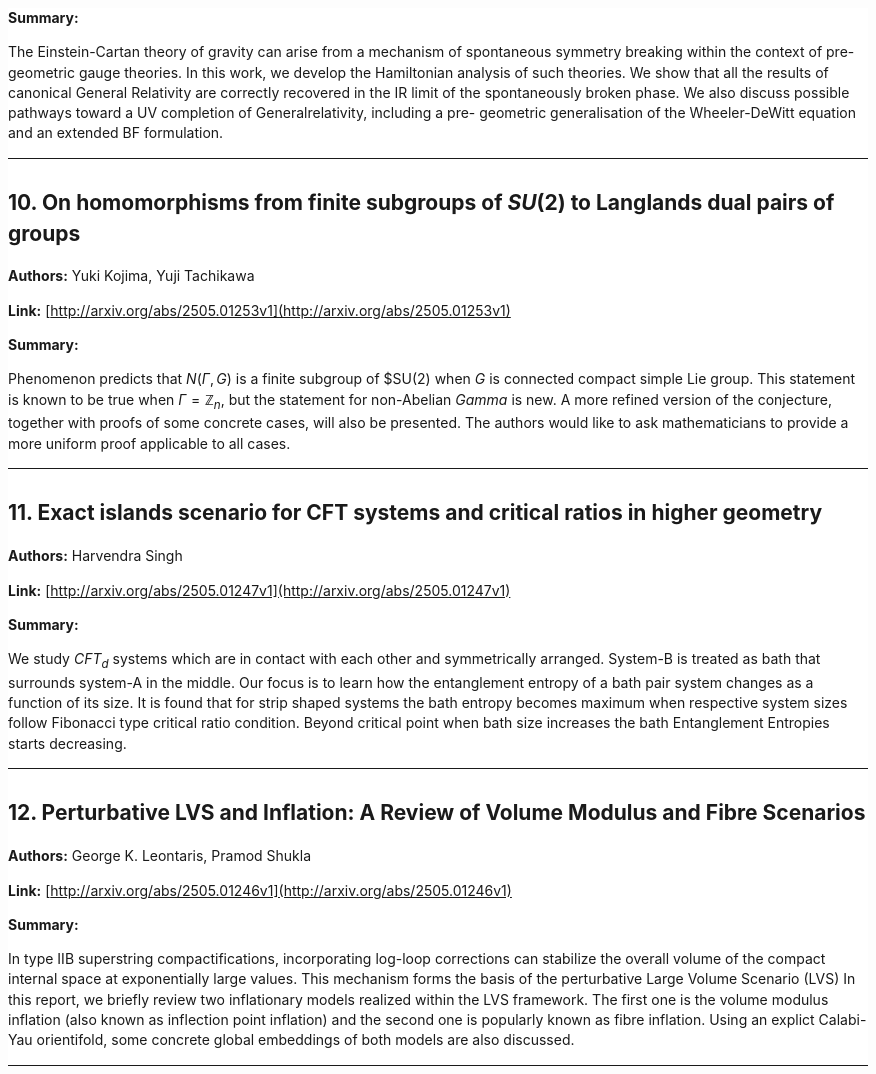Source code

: **Summary:**

The Einstein-Cartan theory of gravity can arise from a mechanism of spontaneous symmetry breaking within the context of pre-geometric gauge theories. In this work, we develop the Hamiltonian analysis of such theories. We show that all the results of canonical General Relativity are correctly recovered in the IR limit of the spontaneously broken phase. We also discuss possible pathways toward a UV completion of Generalrelativity, including a pre- geometric generalisation of the Wheeler-DeWitt equation and an extended BF formulation.

---

## 10. On homomorphisms from finite subgroups of $SU(2)$ to Langlands dual   pairs of groups

**Authors:** Yuki Kojima, Yuji Tachikawa

**Link:** [http://arxiv.org/abs/2505.01253v1](http://arxiv.org/abs/2505.01253v1)

**Summary:**

Phenomenon predicts that $N(\Gamma,G)$ is a finite subgroup of $SU(2) when $G$ is connected compact simple Lie group. This statement is known to be true when $\Gamma=\mathbb{Z}_n$, but the statement for non-Abelian $Gamma$ is new. A more refined version of the conjecture, together with proofs of some concrete cases, will also be presented. The authors would like to ask mathematicians to provide a more uniform proof applicable to all cases.

---

## 11. Exact islands scenario for CFT systems and critical ratios in higher   geometry

**Authors:** Harvendra Singh

**Link:** [http://arxiv.org/abs/2505.01247v1](http://arxiv.org/abs/2505.01247v1)

**Summary:**

We study $CFT_d$ systems which are in contact with each other and symmetrically arranged. System-B is treated as bath that surrounds system-A in the middle. Our focus is to learn how the entanglement entropy of a bath pair system changes as a function of its size. It is found that for strip shaped systems the bath entropy becomes maximum when respective system sizes follow Fibonacci type critical ratio condition. Beyond critical point when bath size increases the bath Entanglement Entropies starts decreasing.

---

## 12. Perturbative LVS and Inflation: A Review of Volume Modulus and Fibre   Scenarios

**Authors:** George K. Leontaris, Pramod Shukla

**Link:** [http://arxiv.org/abs/2505.01246v1](http://arxiv.org/abs/2505.01246v1)

**Summary:**

In type IIB superstring compactifications, incorporating log-loop corrections can stabilize the overall volume of the compact internal space at exponentially large values. This mechanism forms the basis of the perturbative Large Volume Scenario (LVS) In this report, we briefly review two inflationary models realized within the LVS framework. The first one is the volume modulus inflation (also known as inflection point inflation) and the second one is popularly known as fibre inflation. Using an explict Calabi-Yau orientifold, some concrete global embeddings of both models are also discussed.

---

____

» WHAT THE TASK ASKS
How many lines in the data above contain the word "http"? Reply with only that figure.

» EXPECTED ANSWER
3